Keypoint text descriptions
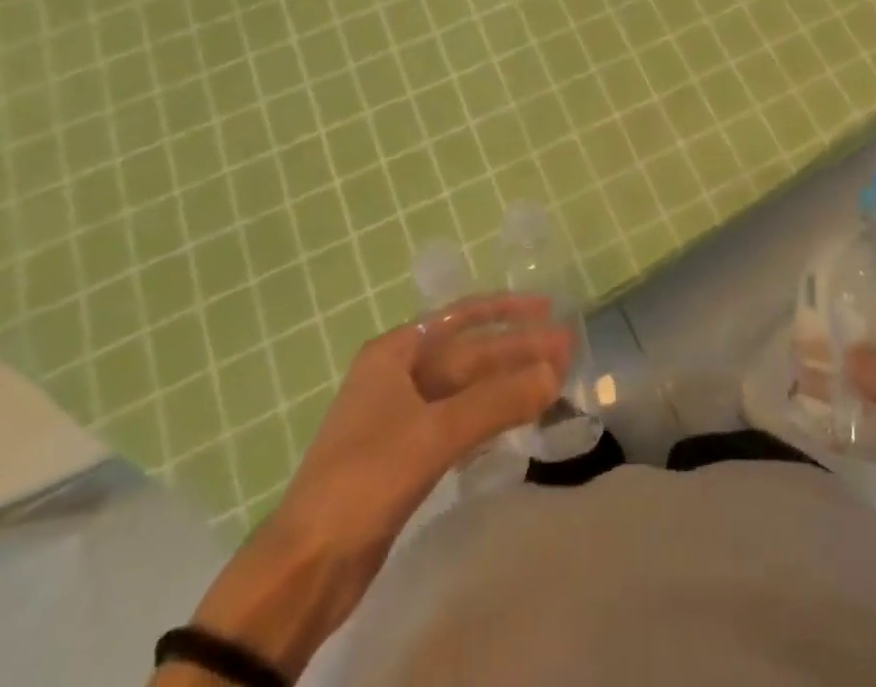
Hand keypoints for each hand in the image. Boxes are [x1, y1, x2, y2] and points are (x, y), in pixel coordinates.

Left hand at [279, 292, 570, 555]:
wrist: (307, 567)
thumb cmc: (365, 480)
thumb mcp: (435, 433)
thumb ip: (498, 401)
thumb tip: (554, 372)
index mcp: (395, 353)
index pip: (461, 317)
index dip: (507, 310)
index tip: (549, 307)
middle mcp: (399, 375)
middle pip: (470, 354)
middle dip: (518, 350)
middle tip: (568, 349)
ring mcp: (403, 417)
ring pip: (468, 389)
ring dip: (509, 384)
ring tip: (554, 381)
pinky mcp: (408, 456)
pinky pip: (461, 422)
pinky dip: (492, 416)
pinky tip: (520, 417)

TASK STATEMENT -> Each entry above must be restated word for word; the pictures stay out of the copy.

SOLUTION TO THIS PROBLEM ->
Hand keypoints for each hand in the image. Boxes are [x1, y1, x2, y2] and points are (x, y), in pixel coordinates.

Left hand at [279, 292, 570, 555]:
wrist: (307, 567)
thumb cmc: (365, 480)
thumb mcp: (435, 433)
thumb ip: (498, 401)
thumb tip: (554, 372)
index mcp: (395, 353)
index pip: (461, 317)
index dip: (507, 310)
index tip: (549, 307)
middle mcp: (399, 375)
middle pip: (470, 354)
middle dip: (518, 350)
middle tip: (568, 349)
ring mcp: (403, 417)
ring pip: (468, 389)
ring dip: (509, 384)
ring tip: (554, 381)
pinky mcp: (408, 456)
pinky pip: (461, 422)
pinky dip: (492, 416)
pinky tip: (520, 417)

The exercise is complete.